Even though many recording days (replicates) should give a better estimate of the habitual intake, the problems with long recording periods are declining accuracy of recording with increasing fatigue and boredom, and potential alterations to dietary habits [
18]. Because of those disadvantages of long recording periods and in the hope to minimize the refusal rate and/or drop-out within the study, it was decided to use 3d EDR in this validation study. However, a higher number of record days, spread over the whole year would have been more optimal as reference method, since this could take into account seasonal variation as well.
In addition, difficulties
in portion size estimations during completion of the 3d EDR might also bias the true validity of the FFQ. For food groups, which are difficult to quantify in standard or household units in the EDRs (e.g. vegetables, meat, potatoes, rice, etc. which are often part of a mixed dish) the difference could be significant between the FFQ and the EDR results. In the 3-day EDR, for food groups like vegetables, meat products and potatoes, the dieticians coding the EDR had to assign standard portion sizes when the respondent was not able to quantify the consumed amount of food in grams (e.g. during school lunches). Since no standard portion sizes were available for children in Belgium, those from the general Belgian population had to be used instead [
19]. It should be noted that these standard portion sizes could have been too high for children and consequently have introduced non-negligible differences between the FFQ and EDR-results. In addition, a standard portion size, often had to be used for ‘a slice of cheese’ [
19]. However, the authors presume that the weight used for a slice of cheese, [
19] which was also borrowed from the manual of our general Belgian population might have been too high for preschool children, which could explain the higher cheese intake estimated from the EDRs.
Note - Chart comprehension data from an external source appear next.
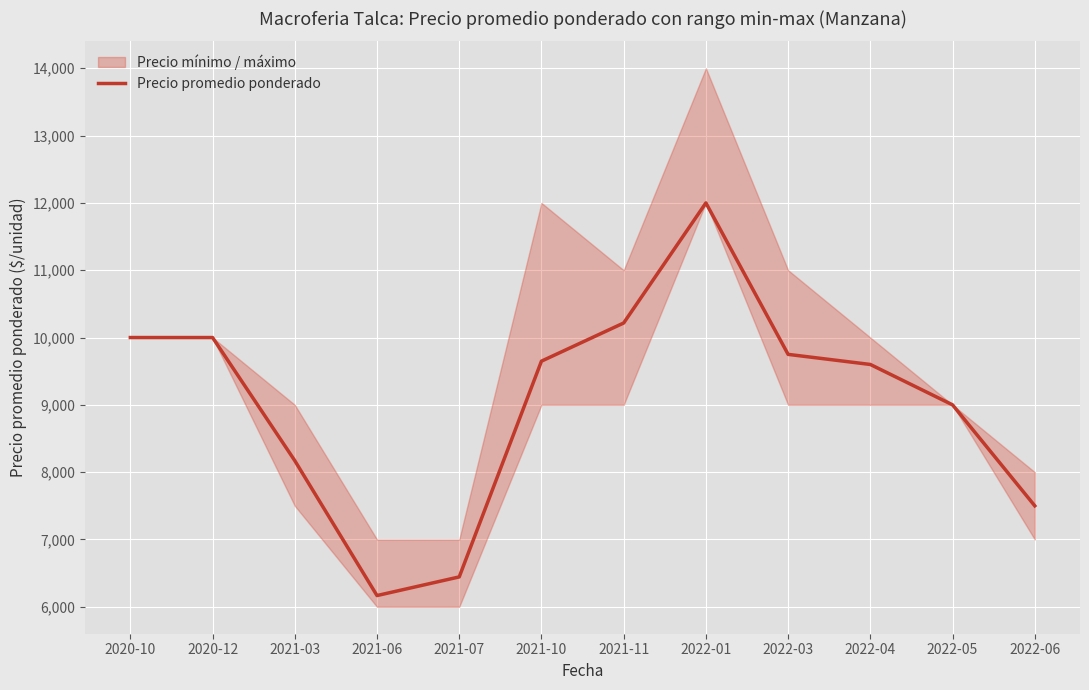

Which category has the lowest value across all series?

2021-06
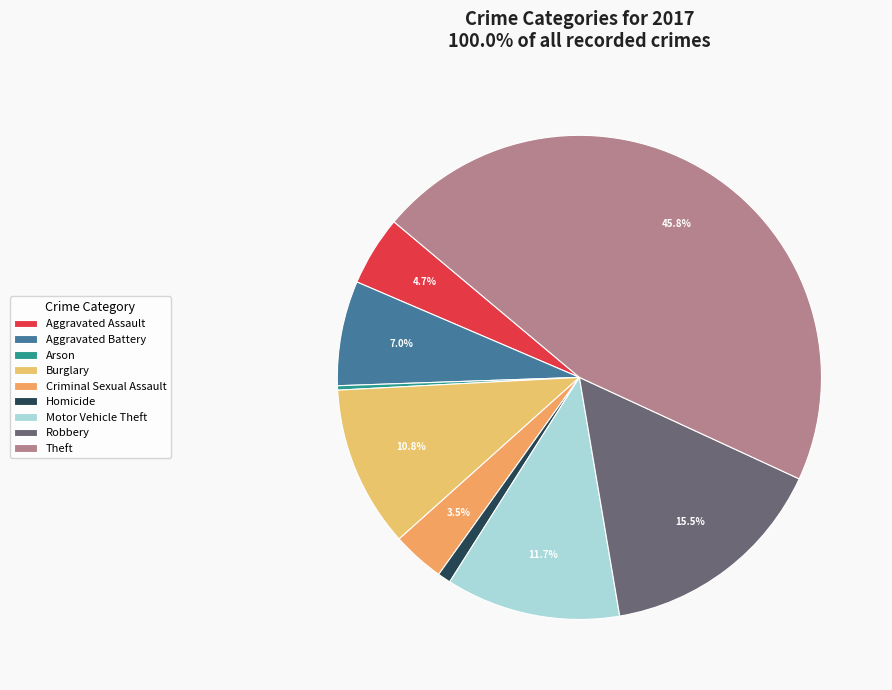

To the nearest percent, what portion does Burglary represent?

11%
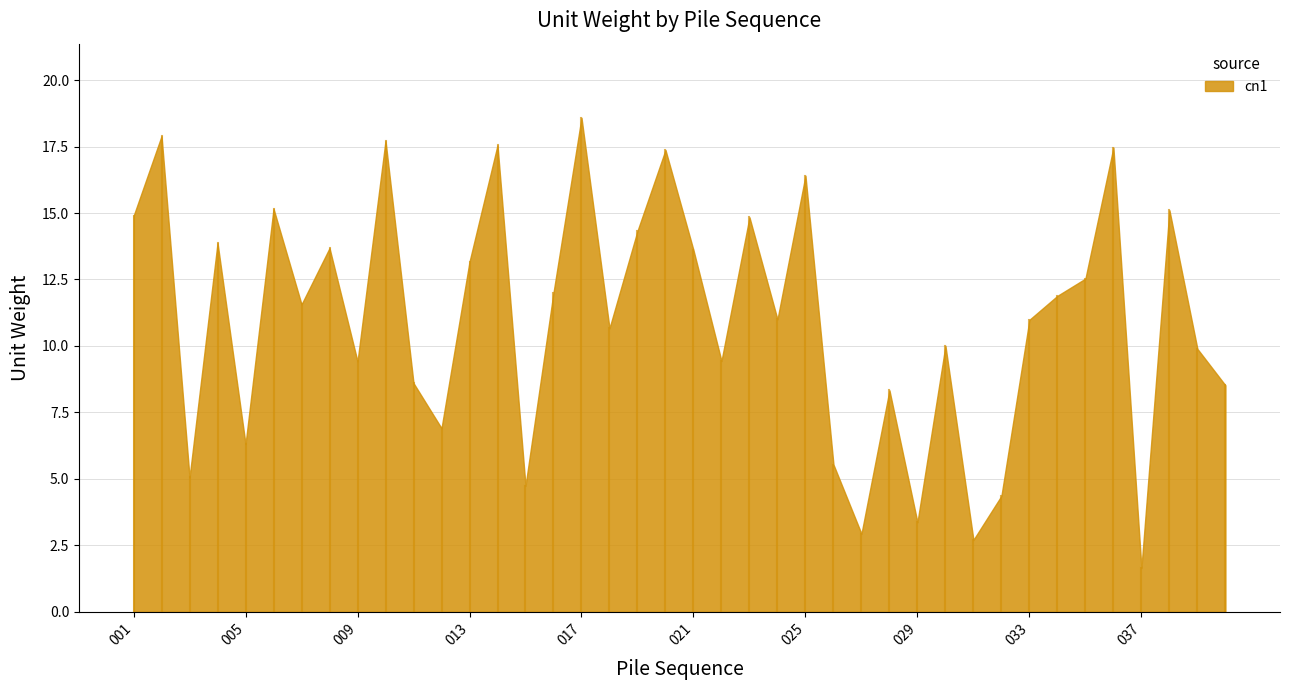

How many points are lower than both their immediate neighbors (excluding endpoints)?

13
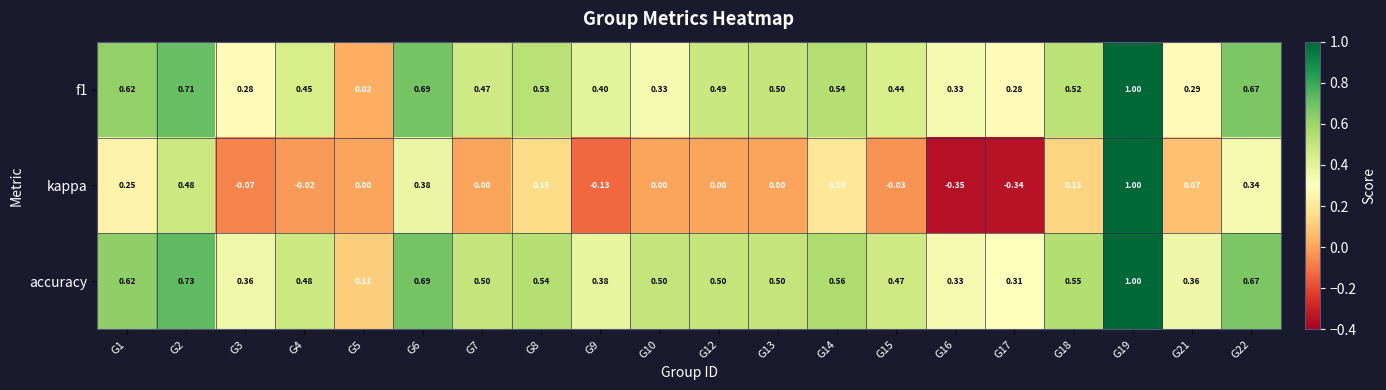

Which series has the largest total across all categories?

accuracy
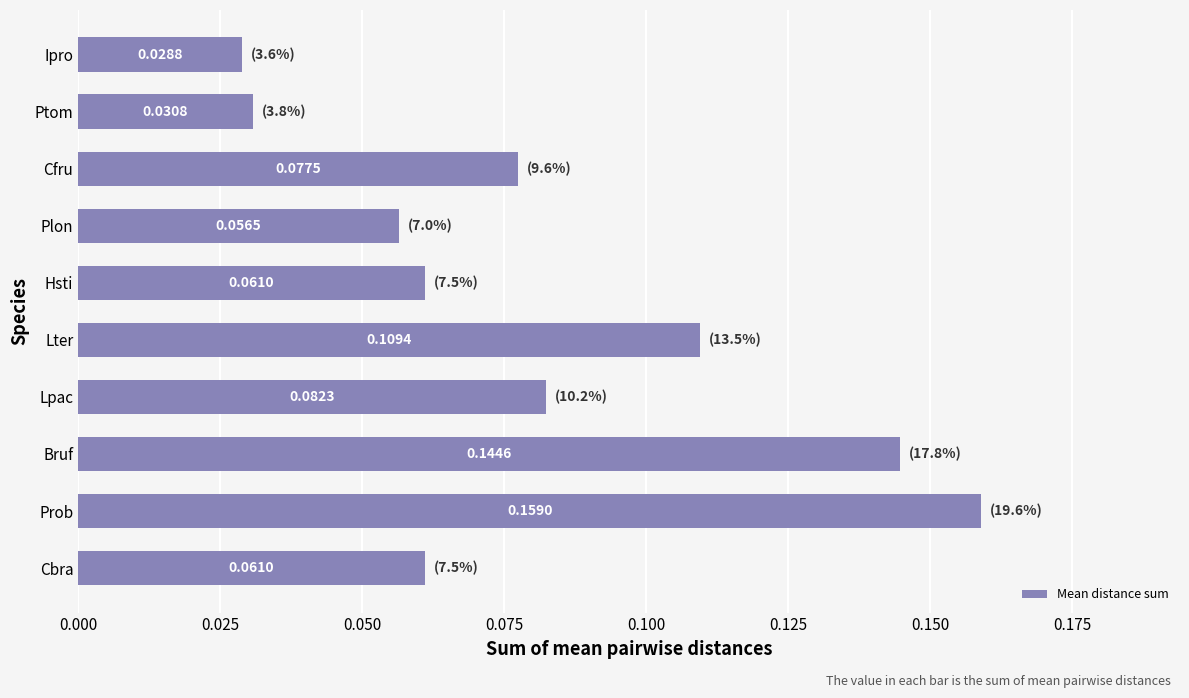

Which category has the lowest value across all series?

Ipro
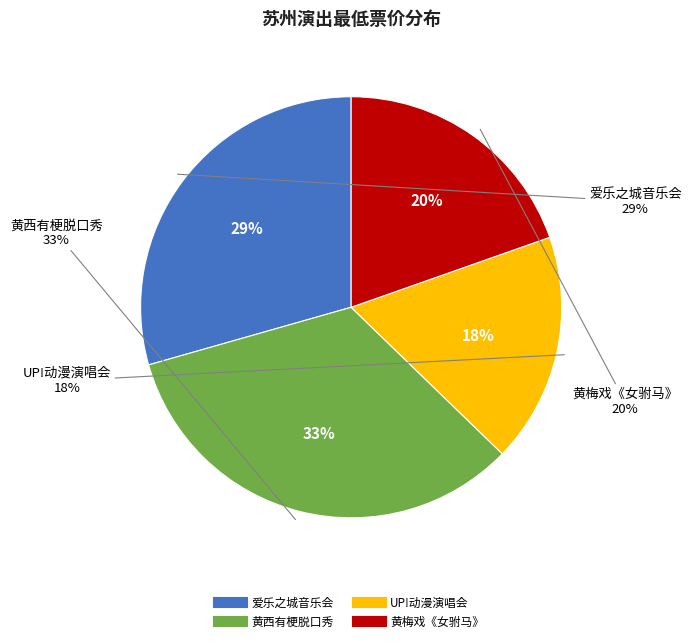

What is the change in value from 苏州·爱乐之城·经典电影作品音乐会 to 苏州·2024《黄西有梗脱口秀》让你一次笑个够?

+28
As described in more depth previously [
8], like most surveys, our sample of preschool children included in the relative validity analyses was subject to some non-participation bias, in which higher social classes are likely to be over-represented.
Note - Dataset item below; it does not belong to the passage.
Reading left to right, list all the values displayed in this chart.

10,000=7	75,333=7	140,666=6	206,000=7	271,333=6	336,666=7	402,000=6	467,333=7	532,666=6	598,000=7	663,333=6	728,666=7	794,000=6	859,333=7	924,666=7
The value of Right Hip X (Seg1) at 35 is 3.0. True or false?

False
A limitation of the reproducibility study could be a possible memory effect during completion of the second FFQ as parents could possibly still remember what they filled in five weeks ago.
Although differences in relative validity and reproducibility between different age categories might exist, the validity and reproducibility analyses were only performed on the total sample of preschool children (between 2.5 and 6.5 years old), as power would be too low for the reproducibility analyses if two different age groups were considered.
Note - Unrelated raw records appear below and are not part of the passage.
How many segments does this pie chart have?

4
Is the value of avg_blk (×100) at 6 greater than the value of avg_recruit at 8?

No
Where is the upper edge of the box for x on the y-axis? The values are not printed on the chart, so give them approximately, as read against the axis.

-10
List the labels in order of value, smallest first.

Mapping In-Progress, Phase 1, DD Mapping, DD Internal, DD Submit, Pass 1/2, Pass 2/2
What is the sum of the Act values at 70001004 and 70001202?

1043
At last it should be noted that because of the lack of an external marker, no validity analyses could be performed for the reference method (3-d EDR) that was used in this validation study. Although biochemical measurements of nutrient and contaminant levels in blood or other body tissues/fluids can provide a useful assessment of the intake of certain nutrients or contaminants (especially for those that are measured poorly by other methods in children), it should be noted that children remain a special case with different limitations in the area of biochemical samples as well [
20,
21].
The major disadvantage to biomarkers collected via blood samples is the fact that the invasive nature of venipuncture puts some limits on researchers ability to obtain samples from children or to get high participation rates in large-scale studies. Also urine collections in young children for whom urine collection procedures require special consideration is not always easy. Appropriate sample collection apparatus, such as urine collection bags or toilet inserts, must be provided to collect urine samples from children who are not yet completely toilet trained (e.g. still wearing nappies at night) [
21]. Because of those constraints related to the use of biomarkers in childhood populations, no external markers have been used in the current study.